**Trecho da página:**
┌──

Um funcionário do governo dos Estados Unidos que atuava no Brasil deixou o país após o Ministério das Relações Exteriores adotar medidas de reciprocidade em resposta a decisões do governo norte-americano. A saída ocorreu na quarta-feira (23), segundo fontes ligadas ao governo dos EUA.
Michel Myers trabalhava em parceria com a Polícia Federal desde 2024, no âmbito de um acordo de cooperação entre os dois países voltado à troca de informações. A saída aconteceu após a retirada de suas credenciais para atuação em território brasileiro.
Medida de reciprocidade
A decisão brasileira foi tomada com base no princípio da reciprocidade, que orienta as relações internacionais ao estabelecer que um país tende a adotar medidas equivalentes às impostas por outro Estado.
O movimento ocorreu após o Escritório para Assuntos do Hemisfério Ocidental do governo dos Estados Unidos informar que a gestão do presidente Donald Trump determinou a saída de um delegado brasileiro que havia atuado no caso da prisão de Alexandre Ramagem.
Além de Myers, outro cidadão norte-americano também foi alvo de restrições no Brasil. Ele teve o acesso à Polícia Federal suspenso, mas não foi obrigado a deixar o país e, por isso, não teve a identidade divulgada.
Decisão e atuação da Polícia Federal
Segundo informações da direção da Polícia Federal, as medidas foram adotadas de forma direta, seguindo o padrão utilizado pelas autoridades americanas no episódio que motivou a resposta brasileira.
“O colega teve credenciais cassadas e seria instado a deixar o país pelo MRE, mas retornou antes por decisão minha”, afirmou o diretor da corporação.
Em outro momento, ele detalhou que um dos funcionários teve o acesso temporariamente cortado à Polícia Federal, enquanto o outro teve o visto cancelado e o retorno determinado pelo Itamaraty.
Impactos na cooperação bilateral
A saída de Myers ocorre em um contexto de tensão diplomática pontual entre Brasil e Estados Unidos, envolvendo decisões relacionadas à atuação de agentes em território estrangeiro.
Apesar do episódio, não há indicação oficial de rompimento do acordo de cooperação entre os países. O caso segue restrito às medidas adotadas em resposta direta às ações americanas, dentro da lógica de equivalência nas relações diplomáticas.

└──

**Tarefas do exercício:**
a. Responda, com base na notícia sobre a saída do funcionário norte-americano, às perguntas abaixo:
(i) Desde quando Michel Myers trabalhava em parceria com a Polícia Federal?
(ii) Em que dia ocorreu a saída do funcionário do Brasil?
(iii) Que restrição sofreu o outro cidadão norte-americano mencionado?
b. Por favor, traduza para o inglês esta frase da notícia: "A decisão brasileira foi tomada com base no princípio da reciprocidade, que orienta as relações internacionais ao estabelecer que um país tende a adotar medidas equivalentes às impostas por outro Estado."

**Os dados:**

┌──

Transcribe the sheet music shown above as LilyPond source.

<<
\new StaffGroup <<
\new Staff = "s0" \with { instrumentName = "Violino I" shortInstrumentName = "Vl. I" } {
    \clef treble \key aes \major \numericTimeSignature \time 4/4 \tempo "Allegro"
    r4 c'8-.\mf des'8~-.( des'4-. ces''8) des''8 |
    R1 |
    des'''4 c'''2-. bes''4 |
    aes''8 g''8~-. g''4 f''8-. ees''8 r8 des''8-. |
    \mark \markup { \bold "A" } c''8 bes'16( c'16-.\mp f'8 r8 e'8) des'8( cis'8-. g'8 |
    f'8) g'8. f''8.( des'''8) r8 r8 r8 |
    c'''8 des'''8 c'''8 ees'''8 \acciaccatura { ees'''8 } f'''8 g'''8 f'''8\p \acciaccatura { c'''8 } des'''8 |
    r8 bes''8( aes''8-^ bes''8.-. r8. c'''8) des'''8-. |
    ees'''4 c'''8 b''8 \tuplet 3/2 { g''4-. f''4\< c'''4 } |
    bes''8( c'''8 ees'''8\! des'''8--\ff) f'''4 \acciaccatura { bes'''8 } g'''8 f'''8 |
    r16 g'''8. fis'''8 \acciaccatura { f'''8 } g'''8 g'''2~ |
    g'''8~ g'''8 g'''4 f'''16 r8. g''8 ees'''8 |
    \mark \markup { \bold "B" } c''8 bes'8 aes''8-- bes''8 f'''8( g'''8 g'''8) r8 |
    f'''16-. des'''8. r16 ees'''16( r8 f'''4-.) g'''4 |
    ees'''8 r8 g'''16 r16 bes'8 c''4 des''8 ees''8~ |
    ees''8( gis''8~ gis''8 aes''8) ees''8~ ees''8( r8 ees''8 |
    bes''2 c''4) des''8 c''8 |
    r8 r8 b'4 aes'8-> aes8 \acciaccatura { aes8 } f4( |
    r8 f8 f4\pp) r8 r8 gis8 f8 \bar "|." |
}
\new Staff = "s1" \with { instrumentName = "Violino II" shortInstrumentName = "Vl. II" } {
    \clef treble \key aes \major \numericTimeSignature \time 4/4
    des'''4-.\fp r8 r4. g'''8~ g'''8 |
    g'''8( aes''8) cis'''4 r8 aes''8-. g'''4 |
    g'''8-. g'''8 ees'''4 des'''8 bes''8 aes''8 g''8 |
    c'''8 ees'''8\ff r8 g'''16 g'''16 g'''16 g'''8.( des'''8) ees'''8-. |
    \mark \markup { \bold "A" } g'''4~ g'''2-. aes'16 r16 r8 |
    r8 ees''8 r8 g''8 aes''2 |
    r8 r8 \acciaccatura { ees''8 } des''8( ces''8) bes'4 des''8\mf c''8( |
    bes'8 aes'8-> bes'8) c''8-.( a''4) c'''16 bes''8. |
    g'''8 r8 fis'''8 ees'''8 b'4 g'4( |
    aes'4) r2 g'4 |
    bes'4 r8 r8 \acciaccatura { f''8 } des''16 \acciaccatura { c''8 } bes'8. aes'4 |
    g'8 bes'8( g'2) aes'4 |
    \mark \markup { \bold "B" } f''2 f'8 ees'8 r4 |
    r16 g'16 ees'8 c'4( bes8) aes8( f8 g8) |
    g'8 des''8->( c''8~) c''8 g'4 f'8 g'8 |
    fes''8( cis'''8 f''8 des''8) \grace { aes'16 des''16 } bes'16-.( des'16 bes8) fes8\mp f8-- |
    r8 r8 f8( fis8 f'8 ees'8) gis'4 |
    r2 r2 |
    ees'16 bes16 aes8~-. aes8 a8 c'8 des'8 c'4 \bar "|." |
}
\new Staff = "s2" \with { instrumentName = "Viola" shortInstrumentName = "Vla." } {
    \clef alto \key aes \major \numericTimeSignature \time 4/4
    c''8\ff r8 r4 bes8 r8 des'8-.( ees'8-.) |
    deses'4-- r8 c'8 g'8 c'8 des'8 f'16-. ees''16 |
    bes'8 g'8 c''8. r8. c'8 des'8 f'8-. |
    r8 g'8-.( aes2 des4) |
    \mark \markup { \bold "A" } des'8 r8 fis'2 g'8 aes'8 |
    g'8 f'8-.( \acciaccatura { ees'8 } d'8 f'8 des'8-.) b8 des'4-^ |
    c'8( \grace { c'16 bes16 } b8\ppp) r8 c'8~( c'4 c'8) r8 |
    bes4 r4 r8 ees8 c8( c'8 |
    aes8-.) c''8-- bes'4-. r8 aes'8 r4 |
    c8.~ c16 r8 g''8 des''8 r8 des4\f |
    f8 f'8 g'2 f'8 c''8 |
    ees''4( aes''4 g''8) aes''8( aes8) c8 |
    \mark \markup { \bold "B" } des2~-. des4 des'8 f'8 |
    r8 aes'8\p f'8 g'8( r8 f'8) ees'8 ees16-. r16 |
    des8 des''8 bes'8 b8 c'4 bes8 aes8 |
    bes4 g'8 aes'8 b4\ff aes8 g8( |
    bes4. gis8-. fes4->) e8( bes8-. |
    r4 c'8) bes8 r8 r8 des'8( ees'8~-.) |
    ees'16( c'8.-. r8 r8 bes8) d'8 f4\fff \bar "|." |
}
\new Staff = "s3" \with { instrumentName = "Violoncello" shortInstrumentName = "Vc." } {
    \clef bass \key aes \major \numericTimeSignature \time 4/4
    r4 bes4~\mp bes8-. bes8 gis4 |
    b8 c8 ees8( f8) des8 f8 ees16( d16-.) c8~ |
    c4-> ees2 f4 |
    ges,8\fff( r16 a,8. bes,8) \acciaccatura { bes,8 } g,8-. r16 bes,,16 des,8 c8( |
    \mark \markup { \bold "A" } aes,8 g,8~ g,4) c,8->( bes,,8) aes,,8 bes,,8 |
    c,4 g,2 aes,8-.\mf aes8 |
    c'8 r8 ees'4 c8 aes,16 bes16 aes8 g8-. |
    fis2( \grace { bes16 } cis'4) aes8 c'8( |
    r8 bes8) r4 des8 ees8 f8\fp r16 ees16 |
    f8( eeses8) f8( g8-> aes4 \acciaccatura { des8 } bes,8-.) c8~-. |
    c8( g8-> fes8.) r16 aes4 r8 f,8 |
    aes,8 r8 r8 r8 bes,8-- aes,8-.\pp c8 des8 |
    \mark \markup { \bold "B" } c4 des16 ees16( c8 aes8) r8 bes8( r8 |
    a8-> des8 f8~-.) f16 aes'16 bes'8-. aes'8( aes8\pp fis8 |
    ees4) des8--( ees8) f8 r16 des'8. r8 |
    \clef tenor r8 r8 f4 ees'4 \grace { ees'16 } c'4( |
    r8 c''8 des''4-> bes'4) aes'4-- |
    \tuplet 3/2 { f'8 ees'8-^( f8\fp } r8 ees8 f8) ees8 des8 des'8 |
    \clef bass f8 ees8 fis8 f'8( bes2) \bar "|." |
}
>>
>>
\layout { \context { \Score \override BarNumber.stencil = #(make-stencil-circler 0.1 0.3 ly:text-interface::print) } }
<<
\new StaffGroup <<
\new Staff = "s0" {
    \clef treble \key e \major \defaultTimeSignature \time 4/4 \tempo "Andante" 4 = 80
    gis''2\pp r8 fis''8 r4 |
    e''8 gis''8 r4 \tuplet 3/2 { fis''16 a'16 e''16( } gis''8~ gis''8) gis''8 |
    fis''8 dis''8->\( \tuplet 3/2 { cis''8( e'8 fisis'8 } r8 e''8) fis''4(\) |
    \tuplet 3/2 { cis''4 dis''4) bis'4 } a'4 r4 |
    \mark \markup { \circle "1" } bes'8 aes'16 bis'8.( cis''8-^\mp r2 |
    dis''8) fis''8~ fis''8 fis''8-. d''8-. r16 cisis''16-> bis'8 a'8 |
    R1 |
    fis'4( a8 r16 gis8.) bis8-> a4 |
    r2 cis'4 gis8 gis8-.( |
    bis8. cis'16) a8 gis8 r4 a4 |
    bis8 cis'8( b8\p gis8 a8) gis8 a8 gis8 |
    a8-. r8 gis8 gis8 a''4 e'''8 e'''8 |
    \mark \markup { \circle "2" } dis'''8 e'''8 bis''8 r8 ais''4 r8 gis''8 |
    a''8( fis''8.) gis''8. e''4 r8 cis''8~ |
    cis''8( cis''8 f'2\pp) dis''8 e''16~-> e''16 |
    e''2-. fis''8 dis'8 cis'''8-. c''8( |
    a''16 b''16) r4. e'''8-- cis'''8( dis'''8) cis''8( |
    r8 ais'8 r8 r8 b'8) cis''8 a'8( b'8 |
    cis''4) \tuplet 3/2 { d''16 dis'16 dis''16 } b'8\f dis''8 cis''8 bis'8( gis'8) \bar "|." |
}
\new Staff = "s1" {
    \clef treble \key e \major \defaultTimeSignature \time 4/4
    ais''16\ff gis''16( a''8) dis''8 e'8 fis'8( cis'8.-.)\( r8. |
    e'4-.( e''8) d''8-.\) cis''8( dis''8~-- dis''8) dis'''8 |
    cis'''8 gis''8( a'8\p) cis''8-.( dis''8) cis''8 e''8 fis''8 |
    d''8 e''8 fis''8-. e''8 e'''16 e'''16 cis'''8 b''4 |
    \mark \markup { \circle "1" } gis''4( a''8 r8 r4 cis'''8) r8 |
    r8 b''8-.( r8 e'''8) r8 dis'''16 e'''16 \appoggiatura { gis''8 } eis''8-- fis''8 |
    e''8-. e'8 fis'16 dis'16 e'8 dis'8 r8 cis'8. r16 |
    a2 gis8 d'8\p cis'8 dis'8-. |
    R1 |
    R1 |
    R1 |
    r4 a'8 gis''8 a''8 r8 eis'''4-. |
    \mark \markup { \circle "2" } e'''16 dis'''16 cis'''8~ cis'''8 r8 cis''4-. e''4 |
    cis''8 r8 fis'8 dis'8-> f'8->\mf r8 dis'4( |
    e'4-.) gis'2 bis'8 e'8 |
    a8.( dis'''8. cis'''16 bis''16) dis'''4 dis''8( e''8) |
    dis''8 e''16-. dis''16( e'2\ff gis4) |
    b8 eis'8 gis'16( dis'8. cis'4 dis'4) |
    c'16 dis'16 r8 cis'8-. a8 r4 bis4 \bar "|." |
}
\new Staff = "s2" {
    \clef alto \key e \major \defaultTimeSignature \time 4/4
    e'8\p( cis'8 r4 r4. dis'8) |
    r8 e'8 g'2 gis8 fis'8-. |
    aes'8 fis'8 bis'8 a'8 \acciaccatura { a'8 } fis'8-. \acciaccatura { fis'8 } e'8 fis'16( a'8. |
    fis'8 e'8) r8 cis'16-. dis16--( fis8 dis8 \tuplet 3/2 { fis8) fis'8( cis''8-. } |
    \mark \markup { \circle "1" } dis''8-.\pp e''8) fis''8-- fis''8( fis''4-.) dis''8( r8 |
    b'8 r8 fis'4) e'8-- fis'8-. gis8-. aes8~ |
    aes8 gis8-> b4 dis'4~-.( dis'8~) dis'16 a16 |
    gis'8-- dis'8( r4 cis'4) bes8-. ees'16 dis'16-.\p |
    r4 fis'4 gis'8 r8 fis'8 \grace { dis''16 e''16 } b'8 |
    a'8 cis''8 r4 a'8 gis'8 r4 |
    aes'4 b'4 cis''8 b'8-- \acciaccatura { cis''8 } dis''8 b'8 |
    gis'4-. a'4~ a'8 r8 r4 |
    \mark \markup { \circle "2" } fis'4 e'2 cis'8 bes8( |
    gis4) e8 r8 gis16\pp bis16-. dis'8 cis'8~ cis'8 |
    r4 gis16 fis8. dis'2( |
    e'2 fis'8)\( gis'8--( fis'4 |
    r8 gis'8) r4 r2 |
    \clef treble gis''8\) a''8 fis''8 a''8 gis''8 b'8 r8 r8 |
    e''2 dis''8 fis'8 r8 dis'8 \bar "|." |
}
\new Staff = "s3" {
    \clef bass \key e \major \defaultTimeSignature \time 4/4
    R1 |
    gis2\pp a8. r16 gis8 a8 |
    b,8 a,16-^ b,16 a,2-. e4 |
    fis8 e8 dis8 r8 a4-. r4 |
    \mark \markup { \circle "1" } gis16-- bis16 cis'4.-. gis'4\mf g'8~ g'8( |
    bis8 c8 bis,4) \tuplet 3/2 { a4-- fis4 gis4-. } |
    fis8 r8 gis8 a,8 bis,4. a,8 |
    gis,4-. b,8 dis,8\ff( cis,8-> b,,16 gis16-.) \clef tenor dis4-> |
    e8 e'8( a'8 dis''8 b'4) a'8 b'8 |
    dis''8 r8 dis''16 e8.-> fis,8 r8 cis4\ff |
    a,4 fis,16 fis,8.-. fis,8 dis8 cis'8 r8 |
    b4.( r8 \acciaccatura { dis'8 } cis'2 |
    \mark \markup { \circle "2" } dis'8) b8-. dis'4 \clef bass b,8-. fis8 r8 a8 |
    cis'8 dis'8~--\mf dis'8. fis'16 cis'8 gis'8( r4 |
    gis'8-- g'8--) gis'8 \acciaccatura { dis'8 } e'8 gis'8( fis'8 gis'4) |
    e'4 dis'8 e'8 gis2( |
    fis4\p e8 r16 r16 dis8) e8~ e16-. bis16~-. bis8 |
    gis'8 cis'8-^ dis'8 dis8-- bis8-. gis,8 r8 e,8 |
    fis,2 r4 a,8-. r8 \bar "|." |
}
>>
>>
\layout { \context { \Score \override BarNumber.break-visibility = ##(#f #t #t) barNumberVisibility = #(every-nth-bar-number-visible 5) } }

└──

**Respostas escritas:**
a.
(i) Desde 2024.
(ii) Na quarta-feira (23).
(iii) Teve o acesso à Polícia Federal suspenso, mas não foi obrigado a deixar o país.

b. The Brazilian decision was made based on the principle of reciprocity, which guides international relations by establishing that a country tends to adopt measures equivalent to those imposed by another state.